• **Task statement**
Find each line below containing the word "pueden" and copy it.

• **Dataset extract**
══════════════════════════════
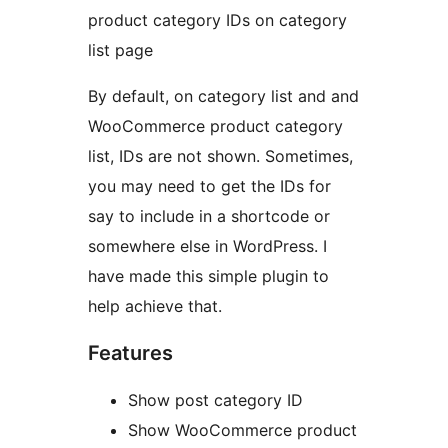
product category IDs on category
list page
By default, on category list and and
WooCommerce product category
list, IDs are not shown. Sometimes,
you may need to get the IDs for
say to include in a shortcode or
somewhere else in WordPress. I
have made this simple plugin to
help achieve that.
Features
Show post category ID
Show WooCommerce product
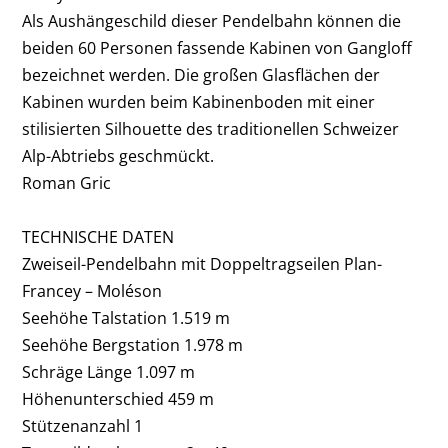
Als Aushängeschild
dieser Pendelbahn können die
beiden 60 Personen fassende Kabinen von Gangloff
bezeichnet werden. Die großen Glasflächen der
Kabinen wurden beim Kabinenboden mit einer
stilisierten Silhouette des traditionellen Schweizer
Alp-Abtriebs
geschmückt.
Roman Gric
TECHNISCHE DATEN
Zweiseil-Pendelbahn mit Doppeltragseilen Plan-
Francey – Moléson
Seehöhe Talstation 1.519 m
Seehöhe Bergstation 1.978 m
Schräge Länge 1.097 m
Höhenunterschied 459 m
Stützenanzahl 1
══════════════════════════════
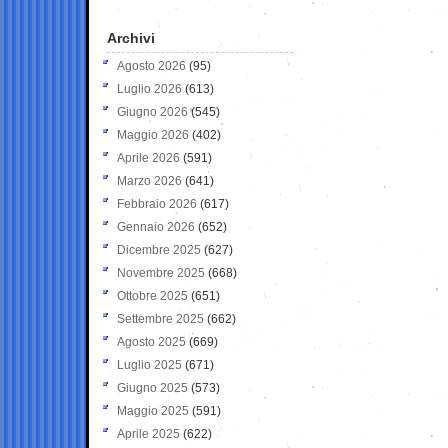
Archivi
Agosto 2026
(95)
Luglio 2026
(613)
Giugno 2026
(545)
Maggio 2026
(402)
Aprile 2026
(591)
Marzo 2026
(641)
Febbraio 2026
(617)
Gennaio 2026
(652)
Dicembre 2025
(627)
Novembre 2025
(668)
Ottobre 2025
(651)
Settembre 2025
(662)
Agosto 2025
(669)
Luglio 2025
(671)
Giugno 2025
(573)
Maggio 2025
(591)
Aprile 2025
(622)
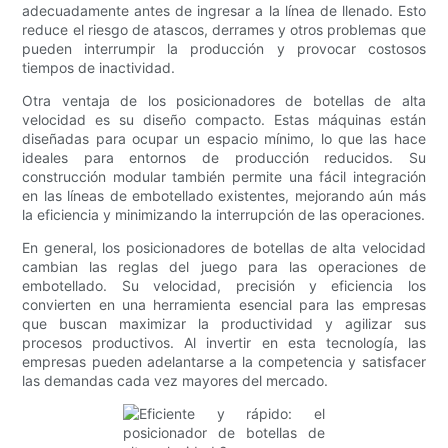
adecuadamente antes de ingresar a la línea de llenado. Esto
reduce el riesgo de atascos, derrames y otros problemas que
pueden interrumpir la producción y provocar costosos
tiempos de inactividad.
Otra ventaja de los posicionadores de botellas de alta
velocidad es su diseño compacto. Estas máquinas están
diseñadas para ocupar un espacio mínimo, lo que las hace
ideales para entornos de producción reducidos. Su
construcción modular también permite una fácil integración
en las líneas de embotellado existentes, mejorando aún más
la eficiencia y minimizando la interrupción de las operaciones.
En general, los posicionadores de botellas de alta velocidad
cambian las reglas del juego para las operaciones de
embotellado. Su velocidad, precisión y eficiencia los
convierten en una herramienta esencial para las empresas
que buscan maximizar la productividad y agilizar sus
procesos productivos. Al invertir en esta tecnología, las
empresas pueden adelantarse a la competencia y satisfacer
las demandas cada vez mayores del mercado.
══════════════════════════════
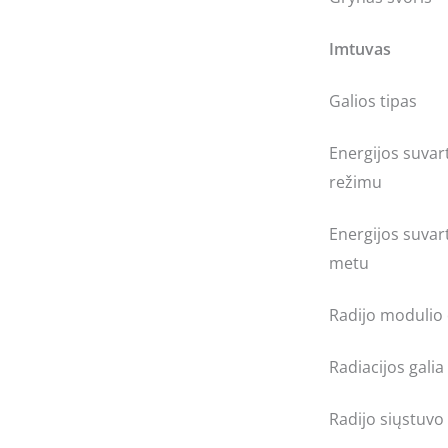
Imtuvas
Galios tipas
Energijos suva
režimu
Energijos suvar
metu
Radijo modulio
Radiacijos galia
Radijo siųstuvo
══════════════════════════════
• **Answer to this exercise**
pueden interrumpir la producción y provocar costosos
empresas pueden adelantarse a la competencia y satisfacer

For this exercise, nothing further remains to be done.